Days after Salesforce CEO Bret Taylor announced his resignation, Slack CEO Stewart Butterfield announced that he will step down in January. The news was first reported by Business Insider. TechCrunch confirmed the news with Salesforce via email.
The company also announced that Lidiane Jones, executive VP and GM of cloud digital experiences at Salesforce, will take over for Butterfield, leaving a succession plan lacking when Taylor surprised everyone by resigning last week.
“Stewart is an incredible leader who has built an amazing, beloved company at Slack. He helped lead the successful integration of Slack into Salesforce, and today Slack taps into the Salesforce Customer 360 platform,” the company said in a statement.
The statement went on to discuss succession planning: “Stewart was also instrumental in selecting Lidiane Jones as the next Slack CEO to lead its next chapter. Lidiane has a strong background in customer and enterprise technology and has been in Salesforce leadership for over three years. We are grateful for Stewart and excited for Lidiane to take the helm at Slack.”
He said the following about his new job in his tweet today:
Butterfield came to Salesforce when the company acquired Slack for $27 billion in late 2020. This comes on top of Thursday’s announcement that Tableau CEO Mark Nelson will also be moving on. Makes you wonder what’s going on in the C-suite at Salesforce.
Brent Leary, founder and principal analyst at CRM Essentials, who has followed Salesforce since its early days, says that may explain Benioff’s upset on last week’s earnings call, even after the initial shock of Taylor’s announcement. “My first thought was that these things usually happen in threes — first Bret, the next day Tableau CEO Mark Nelson, and now this. But with Bret, the architect of the $27 billion acquisition of Slack and now the founder/CEO announcing his departure within days of each other, you get the feeling it’s another shoe.
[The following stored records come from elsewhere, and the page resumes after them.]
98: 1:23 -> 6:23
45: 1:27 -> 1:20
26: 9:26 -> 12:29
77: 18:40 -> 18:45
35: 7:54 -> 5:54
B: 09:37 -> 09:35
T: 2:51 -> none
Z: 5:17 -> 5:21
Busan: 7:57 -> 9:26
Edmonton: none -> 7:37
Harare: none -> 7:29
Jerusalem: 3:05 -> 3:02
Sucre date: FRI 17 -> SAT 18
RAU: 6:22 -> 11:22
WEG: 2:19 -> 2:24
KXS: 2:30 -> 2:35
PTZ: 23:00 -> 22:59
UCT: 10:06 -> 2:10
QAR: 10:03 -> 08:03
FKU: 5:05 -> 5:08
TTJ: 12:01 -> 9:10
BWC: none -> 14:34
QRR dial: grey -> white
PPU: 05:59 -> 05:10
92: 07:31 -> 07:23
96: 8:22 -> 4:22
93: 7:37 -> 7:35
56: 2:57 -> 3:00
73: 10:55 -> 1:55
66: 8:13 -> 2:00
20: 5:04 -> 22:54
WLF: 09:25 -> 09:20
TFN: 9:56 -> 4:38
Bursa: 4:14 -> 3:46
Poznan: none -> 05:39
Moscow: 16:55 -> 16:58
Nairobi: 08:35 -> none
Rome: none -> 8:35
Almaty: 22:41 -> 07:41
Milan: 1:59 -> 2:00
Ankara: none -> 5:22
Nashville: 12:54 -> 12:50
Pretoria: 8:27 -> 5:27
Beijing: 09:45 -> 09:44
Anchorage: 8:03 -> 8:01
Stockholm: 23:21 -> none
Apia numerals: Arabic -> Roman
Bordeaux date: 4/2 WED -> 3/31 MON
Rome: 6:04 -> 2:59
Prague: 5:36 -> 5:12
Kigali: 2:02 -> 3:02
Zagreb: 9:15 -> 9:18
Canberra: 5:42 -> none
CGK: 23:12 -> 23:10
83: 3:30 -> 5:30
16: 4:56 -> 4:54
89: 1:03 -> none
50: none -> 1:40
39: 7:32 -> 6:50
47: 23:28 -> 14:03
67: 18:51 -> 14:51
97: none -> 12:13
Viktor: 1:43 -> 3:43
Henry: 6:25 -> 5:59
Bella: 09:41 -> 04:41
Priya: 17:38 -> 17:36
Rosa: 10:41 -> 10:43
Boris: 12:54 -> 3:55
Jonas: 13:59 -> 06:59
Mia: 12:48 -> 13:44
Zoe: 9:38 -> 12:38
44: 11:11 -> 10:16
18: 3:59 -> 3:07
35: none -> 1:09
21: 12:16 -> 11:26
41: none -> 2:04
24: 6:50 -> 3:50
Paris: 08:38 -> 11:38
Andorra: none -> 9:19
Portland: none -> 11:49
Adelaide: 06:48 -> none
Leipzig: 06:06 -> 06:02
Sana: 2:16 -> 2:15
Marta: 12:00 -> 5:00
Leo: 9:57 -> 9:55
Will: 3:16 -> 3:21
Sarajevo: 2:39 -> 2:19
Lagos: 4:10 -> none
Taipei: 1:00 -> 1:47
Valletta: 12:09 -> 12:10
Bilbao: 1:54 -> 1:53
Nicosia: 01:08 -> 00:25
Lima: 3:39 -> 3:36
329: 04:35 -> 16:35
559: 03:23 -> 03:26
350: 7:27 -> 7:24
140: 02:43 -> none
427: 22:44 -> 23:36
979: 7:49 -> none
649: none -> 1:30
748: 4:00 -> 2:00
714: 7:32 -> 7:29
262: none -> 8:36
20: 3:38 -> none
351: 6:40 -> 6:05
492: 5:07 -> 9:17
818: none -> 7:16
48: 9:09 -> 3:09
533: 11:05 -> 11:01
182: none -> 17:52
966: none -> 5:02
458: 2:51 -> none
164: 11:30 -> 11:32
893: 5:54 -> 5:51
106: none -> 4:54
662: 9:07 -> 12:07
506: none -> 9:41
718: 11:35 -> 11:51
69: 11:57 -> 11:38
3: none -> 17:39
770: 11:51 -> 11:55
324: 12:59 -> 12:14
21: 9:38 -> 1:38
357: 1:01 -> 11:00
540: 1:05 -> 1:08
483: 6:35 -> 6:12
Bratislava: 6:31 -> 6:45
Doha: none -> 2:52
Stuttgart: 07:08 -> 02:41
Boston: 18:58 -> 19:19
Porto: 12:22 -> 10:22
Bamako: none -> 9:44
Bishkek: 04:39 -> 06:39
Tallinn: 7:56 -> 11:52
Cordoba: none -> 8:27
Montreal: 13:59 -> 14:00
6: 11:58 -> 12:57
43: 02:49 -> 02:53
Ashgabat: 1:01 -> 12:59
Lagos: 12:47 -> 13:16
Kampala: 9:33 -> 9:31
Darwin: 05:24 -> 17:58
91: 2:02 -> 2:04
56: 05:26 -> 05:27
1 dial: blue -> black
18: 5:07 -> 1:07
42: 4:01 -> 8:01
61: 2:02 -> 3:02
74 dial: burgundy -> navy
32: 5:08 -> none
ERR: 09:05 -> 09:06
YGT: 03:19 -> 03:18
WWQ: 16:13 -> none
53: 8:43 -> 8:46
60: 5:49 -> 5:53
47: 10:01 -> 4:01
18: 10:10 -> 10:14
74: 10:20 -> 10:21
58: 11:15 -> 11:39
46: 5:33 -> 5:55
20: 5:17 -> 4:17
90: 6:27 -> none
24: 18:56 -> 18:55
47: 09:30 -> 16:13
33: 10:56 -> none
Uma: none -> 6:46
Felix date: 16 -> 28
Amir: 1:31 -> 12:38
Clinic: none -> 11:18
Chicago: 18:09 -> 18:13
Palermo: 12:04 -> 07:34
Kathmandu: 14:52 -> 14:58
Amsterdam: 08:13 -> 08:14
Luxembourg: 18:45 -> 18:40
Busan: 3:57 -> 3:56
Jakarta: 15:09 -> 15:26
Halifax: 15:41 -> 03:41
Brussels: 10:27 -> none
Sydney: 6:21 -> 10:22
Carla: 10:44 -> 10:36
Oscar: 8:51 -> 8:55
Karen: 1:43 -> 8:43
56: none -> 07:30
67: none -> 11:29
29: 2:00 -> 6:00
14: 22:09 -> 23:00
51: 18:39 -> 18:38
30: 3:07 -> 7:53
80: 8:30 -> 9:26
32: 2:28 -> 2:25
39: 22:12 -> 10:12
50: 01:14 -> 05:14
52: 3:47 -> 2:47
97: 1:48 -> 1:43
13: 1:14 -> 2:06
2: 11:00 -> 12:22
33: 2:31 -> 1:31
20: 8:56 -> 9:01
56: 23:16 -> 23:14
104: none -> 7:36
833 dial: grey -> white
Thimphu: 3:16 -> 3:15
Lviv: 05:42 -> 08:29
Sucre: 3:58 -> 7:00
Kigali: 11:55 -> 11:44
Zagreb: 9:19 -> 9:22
And this news should have been another reason why Marc was so visibly shaken when he announced Brett’s resignation last week,” Leary told TechCrunch.
Butterfield began his entrepreneurial journey in 2004 when he helped found the photo-sharing site Flickr. He sold that company to Yahoo (the current version of Yahoo owns this publication) a year later. He would later find a game called Glitch. The game went nowhere, but the company’s internal communications platform would later become Slack, which it named around 2013. It quickly gained popularity and finally went public in 2019 before being acquired by Salesforce in late 2020.
At the time of the sale, he told TechCrunch that he initially approached Taylor about buying Quip from Salesforce. Instead, that discussion led to Salesforce buying his company.
“I talked to Bret in the early days of the pandemic about whether or not they wanted to sell us Quip because I thought it would be good for us and I didn’t know what their plans were. [for it]. He told me he’d get back to me, and then he got back to me six months later,” Butterfield said.
At that point, word got out, and the companies began a series of discussions that ultimately resulted in Salesforce acquiring Slack.
Now Butterfield walks away. Maybe the timing of all these announcements is too much of a coincidence, but it sure feels like it’s piling up right now. Salesforce has always had a deep management team, but that talent pool has thinned a bit after these three announcements in a row.
Butterfield wasn’t the only one who jumped at the chance to go. In addition, chief marketing officer Tamar Yehoshua and senior vice president of marketing, brand and communications Jonathan Prince will also be leaving the company next month.
Salesforce shares are down almost 5% this morning.